Task goal: Locate, in the data below, the line that contains "378 500 1.27" and the line that contains "511 163 4.41"; reproduce exactly those two lines and every line between them, nothing more.

═════ The records ═════

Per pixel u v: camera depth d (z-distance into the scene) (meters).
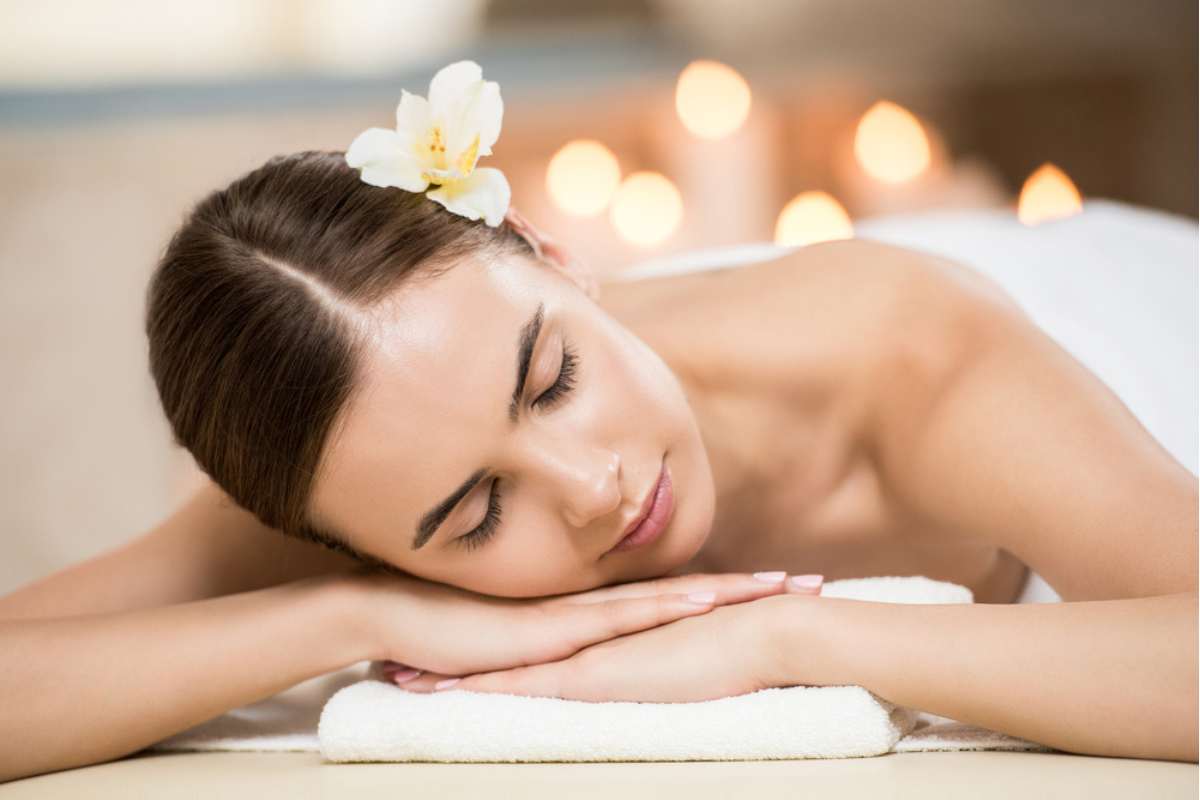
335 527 1.33
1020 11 4.41
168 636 1.36
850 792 0.98
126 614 1.40
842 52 4.52
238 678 1.35
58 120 4.13
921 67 4.48
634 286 1.83
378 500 1.27
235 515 1.63
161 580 1.59
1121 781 1.00
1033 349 1.46
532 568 1.30
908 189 3.82
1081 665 1.08
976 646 1.10
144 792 1.17
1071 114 4.47
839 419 1.55
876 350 1.52
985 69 4.47
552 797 1.03
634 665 1.22
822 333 1.55
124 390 3.15
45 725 1.32
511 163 4.41
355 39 4.69
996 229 2.23
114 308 3.41
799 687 1.15
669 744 1.14
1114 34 4.42
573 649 1.29
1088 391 1.40
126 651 1.35
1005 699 1.09
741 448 1.56
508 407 1.24
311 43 4.67
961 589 1.26
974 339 1.48
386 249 1.26
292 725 1.44
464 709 1.21
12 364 3.27
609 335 1.33
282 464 1.29
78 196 3.85
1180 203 4.43
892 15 4.48
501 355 1.24
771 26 4.54
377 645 1.36
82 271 3.57
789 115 4.45
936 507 1.47
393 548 1.31
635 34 4.74
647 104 4.37
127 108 4.23
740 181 4.24
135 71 4.60
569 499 1.24
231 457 1.33
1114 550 1.25
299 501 1.32
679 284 1.78
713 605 1.26
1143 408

═════

Answer space:
378 500 1.27
235 515 1.63
161 580 1.59
1121 781 1.00
1033 349 1.46
532 568 1.30
908 189 3.82
1081 665 1.08
976 646 1.10
144 792 1.17
1071 114 4.47
839 419 1.55
876 350 1.52
985 69 4.47
552 797 1.03
634 665 1.22
822 333 1.55
124 390 3.15
45 725 1.32
511 163 4.41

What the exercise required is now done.